This Pancit miki guisado recipe is just the best, because of the vegetables. I love snow peas, cabbage and carrots in my pancit. The snow peas gives it some crunch, the cabbage and carrots give it a touch of sweetness and juice. So it doesn’t taste greasy.
400 grams fresh miki noodles (wash thoroughly in running water until all salt are gone)
1-2 pcs boneless chicken breast, sliced
1medium onion, sliced
3 cloves garlic, minced
1/4 cabbage, sliced
1 cup julienned carrots
1 red bell pepper
2 cups snow peas, par-boiled
4 tbs soy sauce
2 tbs oyster sauce
Salt and ground black pepper to taste
In a large wok, fry chicken in oil, cook and stir constantly until brownish in color.
Add onion and garlic then salt, pepper, soy sauce and oyster sauce, add little water if needed.

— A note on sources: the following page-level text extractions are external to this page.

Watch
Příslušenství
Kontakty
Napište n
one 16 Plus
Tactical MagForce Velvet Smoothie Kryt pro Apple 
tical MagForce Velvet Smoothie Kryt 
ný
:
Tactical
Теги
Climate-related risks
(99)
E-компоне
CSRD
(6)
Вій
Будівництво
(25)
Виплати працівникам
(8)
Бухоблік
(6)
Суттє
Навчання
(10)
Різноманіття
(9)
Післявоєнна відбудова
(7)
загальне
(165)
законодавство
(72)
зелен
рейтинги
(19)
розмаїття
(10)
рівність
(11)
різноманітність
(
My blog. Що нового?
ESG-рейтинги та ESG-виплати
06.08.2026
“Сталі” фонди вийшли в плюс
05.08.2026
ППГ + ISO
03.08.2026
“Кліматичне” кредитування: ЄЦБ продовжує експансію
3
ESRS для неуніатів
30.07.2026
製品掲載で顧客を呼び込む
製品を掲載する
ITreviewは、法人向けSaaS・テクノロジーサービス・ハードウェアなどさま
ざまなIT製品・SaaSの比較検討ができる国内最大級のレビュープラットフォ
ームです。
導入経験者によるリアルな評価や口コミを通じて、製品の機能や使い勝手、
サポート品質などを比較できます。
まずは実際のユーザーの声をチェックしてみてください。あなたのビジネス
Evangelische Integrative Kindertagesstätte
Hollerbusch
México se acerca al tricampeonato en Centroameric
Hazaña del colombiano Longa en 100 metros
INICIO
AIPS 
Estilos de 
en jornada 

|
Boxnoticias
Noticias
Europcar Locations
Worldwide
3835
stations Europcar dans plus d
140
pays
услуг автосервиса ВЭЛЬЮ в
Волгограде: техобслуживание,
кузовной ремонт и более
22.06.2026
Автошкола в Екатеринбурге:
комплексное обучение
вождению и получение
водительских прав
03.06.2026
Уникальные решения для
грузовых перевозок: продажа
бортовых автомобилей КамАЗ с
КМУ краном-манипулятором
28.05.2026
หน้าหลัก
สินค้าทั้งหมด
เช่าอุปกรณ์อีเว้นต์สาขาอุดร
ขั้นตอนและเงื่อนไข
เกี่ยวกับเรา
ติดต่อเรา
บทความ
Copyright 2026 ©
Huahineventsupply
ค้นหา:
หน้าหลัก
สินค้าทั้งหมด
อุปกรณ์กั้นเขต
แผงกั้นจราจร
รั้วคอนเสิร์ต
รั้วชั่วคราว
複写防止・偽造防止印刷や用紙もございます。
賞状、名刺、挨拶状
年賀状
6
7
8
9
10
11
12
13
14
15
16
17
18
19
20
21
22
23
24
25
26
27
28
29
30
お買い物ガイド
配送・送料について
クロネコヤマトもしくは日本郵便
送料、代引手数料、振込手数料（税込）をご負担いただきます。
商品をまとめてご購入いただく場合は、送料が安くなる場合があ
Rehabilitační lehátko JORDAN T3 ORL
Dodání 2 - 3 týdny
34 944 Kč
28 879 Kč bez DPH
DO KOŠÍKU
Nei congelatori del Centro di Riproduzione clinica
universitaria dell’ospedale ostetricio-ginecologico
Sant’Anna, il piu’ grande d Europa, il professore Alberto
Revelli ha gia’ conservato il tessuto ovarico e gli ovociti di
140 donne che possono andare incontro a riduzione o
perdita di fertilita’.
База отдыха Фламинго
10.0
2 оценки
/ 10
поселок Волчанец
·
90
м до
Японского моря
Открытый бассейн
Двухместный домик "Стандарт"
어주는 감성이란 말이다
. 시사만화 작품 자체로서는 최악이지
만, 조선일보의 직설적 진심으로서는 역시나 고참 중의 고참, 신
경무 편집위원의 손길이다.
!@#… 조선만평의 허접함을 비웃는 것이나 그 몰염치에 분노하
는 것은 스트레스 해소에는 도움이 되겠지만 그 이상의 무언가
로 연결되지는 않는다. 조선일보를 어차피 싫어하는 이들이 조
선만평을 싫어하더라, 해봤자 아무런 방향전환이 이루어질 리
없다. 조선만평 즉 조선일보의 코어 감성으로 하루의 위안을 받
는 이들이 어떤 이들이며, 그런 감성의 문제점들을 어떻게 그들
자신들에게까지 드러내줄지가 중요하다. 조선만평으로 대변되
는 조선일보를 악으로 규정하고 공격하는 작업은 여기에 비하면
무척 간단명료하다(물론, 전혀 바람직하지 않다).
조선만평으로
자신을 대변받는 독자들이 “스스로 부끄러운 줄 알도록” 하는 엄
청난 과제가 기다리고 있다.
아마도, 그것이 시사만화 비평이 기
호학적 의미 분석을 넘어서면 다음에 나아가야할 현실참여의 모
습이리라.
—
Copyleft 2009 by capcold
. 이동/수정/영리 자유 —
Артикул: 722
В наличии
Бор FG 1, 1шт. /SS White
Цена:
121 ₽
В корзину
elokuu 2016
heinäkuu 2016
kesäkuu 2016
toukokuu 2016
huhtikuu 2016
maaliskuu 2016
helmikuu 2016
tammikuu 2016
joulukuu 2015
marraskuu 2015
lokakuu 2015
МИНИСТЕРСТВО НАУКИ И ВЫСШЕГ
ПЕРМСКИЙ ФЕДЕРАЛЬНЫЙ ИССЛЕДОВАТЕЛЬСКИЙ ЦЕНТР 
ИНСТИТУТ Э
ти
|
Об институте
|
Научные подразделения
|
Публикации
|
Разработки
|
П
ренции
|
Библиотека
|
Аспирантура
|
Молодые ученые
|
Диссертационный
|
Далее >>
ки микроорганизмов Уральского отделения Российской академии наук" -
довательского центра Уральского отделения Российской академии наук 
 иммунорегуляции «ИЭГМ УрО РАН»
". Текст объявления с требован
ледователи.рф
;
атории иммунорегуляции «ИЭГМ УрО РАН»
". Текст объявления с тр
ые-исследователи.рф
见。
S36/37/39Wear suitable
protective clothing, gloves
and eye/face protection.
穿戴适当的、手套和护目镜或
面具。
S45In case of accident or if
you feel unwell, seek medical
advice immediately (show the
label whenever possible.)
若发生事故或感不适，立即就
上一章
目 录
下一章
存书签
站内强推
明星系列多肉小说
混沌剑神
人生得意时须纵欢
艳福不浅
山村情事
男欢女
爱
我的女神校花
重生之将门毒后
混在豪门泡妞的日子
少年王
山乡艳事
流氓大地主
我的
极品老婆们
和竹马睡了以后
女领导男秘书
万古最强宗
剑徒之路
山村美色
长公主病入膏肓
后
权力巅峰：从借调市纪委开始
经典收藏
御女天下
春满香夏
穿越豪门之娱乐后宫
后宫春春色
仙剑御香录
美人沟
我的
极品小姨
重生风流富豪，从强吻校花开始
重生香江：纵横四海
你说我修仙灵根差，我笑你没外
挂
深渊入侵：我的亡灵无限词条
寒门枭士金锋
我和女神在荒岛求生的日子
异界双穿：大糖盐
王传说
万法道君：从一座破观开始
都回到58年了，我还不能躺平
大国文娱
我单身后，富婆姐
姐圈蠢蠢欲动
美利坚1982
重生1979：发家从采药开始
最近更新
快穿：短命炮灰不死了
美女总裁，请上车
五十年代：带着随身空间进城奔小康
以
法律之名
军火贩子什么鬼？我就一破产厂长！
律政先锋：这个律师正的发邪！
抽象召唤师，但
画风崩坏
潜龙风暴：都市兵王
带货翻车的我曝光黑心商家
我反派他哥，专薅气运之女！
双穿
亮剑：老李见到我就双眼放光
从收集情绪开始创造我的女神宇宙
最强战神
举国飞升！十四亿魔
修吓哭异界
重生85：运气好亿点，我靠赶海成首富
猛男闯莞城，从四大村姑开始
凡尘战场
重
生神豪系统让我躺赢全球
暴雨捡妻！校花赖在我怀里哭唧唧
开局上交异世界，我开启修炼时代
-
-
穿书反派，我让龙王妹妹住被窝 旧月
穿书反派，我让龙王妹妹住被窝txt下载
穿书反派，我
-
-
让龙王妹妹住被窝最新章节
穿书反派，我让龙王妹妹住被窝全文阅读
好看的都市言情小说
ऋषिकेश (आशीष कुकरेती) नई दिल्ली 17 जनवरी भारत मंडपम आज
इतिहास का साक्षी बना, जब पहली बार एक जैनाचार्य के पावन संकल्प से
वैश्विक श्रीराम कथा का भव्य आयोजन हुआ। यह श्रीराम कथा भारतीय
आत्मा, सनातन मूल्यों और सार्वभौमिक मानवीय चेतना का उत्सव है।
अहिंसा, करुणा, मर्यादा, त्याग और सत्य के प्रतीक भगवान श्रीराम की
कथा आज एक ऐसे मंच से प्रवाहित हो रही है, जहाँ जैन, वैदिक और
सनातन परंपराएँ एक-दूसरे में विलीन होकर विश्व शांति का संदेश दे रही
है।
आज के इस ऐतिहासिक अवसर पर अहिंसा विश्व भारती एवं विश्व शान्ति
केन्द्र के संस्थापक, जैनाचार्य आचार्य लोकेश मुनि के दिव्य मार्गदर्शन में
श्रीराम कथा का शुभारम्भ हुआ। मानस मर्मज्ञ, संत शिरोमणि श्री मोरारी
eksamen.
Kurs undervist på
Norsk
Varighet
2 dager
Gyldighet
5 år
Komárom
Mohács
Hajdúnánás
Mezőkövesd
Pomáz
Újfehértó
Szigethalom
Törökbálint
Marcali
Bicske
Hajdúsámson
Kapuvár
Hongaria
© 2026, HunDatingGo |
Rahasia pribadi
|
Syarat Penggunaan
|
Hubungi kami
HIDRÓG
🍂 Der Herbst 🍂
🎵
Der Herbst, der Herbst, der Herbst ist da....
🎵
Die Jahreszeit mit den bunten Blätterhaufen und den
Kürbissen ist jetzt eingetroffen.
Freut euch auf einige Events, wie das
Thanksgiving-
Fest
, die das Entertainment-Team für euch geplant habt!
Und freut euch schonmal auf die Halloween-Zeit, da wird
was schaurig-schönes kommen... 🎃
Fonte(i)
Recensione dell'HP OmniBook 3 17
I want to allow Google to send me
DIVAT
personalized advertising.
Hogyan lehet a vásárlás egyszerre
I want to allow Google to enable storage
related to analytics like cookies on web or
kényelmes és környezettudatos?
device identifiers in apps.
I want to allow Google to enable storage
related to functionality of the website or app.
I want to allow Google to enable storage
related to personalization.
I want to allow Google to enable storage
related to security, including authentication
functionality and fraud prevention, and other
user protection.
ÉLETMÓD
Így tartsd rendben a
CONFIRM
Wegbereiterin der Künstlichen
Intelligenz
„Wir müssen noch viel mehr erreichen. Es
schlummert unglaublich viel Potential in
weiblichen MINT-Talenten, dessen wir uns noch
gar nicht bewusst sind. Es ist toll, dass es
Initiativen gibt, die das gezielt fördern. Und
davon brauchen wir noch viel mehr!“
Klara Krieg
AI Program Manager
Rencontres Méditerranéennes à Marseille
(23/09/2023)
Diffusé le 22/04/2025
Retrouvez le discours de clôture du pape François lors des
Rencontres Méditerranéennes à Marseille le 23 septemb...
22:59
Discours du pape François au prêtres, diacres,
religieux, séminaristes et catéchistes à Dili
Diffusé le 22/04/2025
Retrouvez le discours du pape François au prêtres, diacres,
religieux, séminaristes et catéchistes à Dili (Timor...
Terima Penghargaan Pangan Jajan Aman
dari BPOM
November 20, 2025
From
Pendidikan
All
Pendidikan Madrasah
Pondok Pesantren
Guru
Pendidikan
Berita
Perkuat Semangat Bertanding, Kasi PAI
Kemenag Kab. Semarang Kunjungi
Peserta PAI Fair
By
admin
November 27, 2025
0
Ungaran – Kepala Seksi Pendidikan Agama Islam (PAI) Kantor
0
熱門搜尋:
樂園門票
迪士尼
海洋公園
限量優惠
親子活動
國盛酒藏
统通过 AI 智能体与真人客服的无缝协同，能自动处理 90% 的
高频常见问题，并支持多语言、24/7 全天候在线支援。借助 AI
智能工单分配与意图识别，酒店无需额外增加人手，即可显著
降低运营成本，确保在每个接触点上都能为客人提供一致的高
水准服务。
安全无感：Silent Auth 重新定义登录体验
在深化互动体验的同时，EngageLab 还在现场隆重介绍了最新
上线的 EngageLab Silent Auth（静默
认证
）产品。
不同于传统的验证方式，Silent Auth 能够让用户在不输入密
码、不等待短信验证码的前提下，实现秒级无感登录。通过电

Next, add in the carrots, red bell pepper, green onions and cook for 2 minutes.
Once carrots are tender, add your noodles. Cook for 3 minutes then add the par-boiled snow peas. Continue stirring until noodles are cooked. Toss in cabbage and cover pan to partially cook. Turn off heat and transfer to a serving plate.
Serve with fresh slice of Calamansi on the side.